In this assignment we will experiment with Hadoop by creating Hadoop MapReduce programs.
To use Hadoop, login using SSH to gpu1.ddl.ok.ubc.ca with your Novell account. Some commands:
Command | Purpose |
---|---|
hadoop | Verify you can run Hadoop. Get welcome usage message. |
hadoop fs -put local target | Copies the directory called local into the DFS with directory name target. |
hadoop fs -rmr mydir | Recursively deletes a directory called mydir from DFS. |
hadoop jar /usr/share/hadoop/hadoop-examples-1.0.4.jar grep /user/hduser/data output 'c[a-z.]+' | Run grep example. |
hadoop jar /usr/share/hadoop/hadoop-examples-1.0.4.jar wordcount /user/hduser/data output | Run WordCount example. |
hadoop fs -get output output | Output files from DFS to local file system. |
cat output/* | more | Display files in a directory. |
The Apache Hadoop 1.0.4 file system shell guide lists more commands.

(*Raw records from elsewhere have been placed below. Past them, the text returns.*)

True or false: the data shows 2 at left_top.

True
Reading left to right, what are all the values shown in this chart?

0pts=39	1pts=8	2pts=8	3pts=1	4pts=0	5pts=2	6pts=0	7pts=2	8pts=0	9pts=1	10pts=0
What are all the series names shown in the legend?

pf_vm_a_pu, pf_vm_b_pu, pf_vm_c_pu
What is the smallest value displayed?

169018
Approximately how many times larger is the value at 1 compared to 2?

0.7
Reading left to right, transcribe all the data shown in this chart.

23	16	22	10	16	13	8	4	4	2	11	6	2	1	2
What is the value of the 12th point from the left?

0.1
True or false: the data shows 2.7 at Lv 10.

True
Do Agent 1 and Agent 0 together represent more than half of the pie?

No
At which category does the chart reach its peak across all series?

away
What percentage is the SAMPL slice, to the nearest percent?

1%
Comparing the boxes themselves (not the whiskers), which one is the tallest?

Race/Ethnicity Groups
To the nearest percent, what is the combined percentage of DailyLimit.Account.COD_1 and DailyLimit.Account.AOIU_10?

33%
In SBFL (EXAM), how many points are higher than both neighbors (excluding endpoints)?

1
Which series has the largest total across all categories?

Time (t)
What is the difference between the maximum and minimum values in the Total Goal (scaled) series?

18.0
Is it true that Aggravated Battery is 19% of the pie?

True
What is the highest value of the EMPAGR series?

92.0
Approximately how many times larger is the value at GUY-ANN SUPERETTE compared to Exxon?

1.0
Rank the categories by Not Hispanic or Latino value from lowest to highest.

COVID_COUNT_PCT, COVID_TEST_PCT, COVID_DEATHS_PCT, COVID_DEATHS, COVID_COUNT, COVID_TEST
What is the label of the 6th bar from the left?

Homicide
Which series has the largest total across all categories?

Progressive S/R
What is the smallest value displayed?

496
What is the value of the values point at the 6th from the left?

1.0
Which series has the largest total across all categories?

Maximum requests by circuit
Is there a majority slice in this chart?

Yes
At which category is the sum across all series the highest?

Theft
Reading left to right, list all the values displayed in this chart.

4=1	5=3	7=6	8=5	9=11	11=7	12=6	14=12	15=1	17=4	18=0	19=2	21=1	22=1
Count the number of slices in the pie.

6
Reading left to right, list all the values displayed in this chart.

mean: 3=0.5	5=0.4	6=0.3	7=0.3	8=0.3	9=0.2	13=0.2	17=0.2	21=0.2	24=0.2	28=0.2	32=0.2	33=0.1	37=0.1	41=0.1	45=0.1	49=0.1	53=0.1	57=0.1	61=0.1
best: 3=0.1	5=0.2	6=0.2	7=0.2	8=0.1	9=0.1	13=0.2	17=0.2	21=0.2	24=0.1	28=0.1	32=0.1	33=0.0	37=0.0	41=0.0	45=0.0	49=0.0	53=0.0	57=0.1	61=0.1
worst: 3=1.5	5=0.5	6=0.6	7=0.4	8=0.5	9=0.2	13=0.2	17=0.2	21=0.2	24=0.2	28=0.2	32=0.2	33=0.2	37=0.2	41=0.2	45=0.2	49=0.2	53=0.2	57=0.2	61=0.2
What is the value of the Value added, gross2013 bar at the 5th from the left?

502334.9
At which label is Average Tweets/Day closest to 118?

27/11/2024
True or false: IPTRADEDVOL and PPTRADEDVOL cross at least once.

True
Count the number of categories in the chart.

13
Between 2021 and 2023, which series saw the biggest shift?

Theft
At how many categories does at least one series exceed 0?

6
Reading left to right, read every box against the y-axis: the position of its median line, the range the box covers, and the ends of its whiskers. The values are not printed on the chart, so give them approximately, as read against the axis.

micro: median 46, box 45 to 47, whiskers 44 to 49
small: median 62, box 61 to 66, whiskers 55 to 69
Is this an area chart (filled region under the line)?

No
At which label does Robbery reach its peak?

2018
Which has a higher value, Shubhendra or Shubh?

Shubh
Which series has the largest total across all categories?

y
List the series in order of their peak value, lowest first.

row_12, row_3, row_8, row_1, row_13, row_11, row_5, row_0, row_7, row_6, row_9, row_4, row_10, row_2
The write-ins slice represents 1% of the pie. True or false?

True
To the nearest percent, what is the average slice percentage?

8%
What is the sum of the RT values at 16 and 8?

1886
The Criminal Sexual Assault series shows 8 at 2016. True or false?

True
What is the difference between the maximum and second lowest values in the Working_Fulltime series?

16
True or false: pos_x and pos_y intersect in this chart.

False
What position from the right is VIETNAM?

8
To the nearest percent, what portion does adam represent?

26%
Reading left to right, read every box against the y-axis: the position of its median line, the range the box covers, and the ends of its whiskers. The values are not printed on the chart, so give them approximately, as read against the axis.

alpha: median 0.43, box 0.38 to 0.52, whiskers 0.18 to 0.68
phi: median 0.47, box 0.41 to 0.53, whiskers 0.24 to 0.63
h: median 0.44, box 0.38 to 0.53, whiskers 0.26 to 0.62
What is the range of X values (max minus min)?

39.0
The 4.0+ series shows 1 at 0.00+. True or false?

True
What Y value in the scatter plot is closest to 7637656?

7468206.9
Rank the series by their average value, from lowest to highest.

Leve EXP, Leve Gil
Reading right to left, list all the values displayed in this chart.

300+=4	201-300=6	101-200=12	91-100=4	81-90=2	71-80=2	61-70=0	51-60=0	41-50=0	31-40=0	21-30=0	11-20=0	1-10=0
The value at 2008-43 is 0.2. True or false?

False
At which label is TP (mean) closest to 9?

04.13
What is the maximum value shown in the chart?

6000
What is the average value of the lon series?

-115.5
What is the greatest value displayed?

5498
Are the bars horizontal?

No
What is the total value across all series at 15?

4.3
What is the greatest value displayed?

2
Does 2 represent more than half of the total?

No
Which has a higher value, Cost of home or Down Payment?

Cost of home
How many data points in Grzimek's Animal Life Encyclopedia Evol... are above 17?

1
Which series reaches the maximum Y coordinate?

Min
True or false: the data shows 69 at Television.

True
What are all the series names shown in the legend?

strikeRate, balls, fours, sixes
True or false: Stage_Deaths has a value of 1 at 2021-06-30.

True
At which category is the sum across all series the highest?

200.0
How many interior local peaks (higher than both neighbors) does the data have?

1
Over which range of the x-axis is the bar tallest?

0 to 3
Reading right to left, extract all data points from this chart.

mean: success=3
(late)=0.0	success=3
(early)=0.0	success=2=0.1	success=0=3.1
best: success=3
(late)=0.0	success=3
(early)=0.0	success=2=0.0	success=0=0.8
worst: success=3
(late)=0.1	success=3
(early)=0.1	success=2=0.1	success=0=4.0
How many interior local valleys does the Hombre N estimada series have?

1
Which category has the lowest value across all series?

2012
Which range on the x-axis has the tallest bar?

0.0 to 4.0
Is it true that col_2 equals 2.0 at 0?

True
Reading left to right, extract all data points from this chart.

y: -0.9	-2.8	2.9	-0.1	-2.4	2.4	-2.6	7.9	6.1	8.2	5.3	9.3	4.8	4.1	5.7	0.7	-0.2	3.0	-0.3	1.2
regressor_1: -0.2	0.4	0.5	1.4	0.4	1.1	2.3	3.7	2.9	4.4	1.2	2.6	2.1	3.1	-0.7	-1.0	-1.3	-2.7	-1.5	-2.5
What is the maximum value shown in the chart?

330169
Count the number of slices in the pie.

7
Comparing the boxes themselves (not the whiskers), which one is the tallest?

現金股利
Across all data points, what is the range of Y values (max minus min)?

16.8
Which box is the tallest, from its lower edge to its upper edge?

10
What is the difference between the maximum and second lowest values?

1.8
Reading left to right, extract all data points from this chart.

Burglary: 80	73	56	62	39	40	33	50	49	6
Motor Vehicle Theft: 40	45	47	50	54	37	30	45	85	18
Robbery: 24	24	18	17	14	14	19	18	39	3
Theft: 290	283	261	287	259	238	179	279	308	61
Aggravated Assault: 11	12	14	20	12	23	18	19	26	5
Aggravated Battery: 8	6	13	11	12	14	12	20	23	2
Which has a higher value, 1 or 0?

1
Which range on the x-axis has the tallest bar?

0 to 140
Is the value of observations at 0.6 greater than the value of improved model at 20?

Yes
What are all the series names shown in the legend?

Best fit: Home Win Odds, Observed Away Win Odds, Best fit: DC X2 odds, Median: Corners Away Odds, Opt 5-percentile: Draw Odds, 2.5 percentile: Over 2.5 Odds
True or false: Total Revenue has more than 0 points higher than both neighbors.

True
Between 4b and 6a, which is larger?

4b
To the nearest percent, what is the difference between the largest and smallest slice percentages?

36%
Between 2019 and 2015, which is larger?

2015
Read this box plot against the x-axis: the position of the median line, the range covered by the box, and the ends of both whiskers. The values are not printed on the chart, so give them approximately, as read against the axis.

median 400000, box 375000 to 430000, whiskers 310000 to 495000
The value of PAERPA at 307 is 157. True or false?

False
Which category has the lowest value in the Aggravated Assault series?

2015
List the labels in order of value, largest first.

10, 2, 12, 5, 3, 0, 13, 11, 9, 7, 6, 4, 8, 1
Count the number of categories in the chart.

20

The NameNode is gpu1.ddl.ok.ubc.ca. The HDFS cluster status and file system can be browsed at: http://gpu1.ddl.ok.ubc.ca:50070/.
The job tracker URL is http://gpu1.ddl.ok.ubc.ca:50030/jobtracker.jsp.
Steps to compile and run the test WordCount program: (terminal Window)
Steps to compile and run the test WordCount program from Eclipse (client-side submission):
Write a Hadoop MapReduce program that will list all the game records. The data set is available at /user/rlawrenc/416/lab2/small/games.txt. There should be 100 records printed.
Write a Hadoop MapReduce program that will take a game id as a run-time parameter and return the game record if found. The data set is available at /user/rlawrenc/416/lab2/small/games.txt.
Write a Hadoop MapReduce program that lists only the players over 18. The output should be sorted by age ascending. The data set is available at /user/rlawrenc/416/lab2/small/players.txt.
Write a Hadoop MapReduce program that will calculate the number of players per game. The output does not have to be sorted. The data set is available at /user/rlawrenc/416/lab2/small/player_games.txt.
Write a Hadoop MapReduce program that will output the top 10 scores in descending order for a given game id. The data set is available at /user/rlawrenc/416/lab2/small/player_games.txt.
Write a Hadoop MapReduce program that will output pairs of game ids and the number of players they have in common. For instance, if game X and game Y have 2,000 players in common (play both games), then output X, Y, 2000. The data does not have to be sorted. The data set is available at /user/rlawrenc/416/lab2/small/player_games.txt.
Submit all code and files using Connect. You can demonstrate your work at any time for feedback and marking.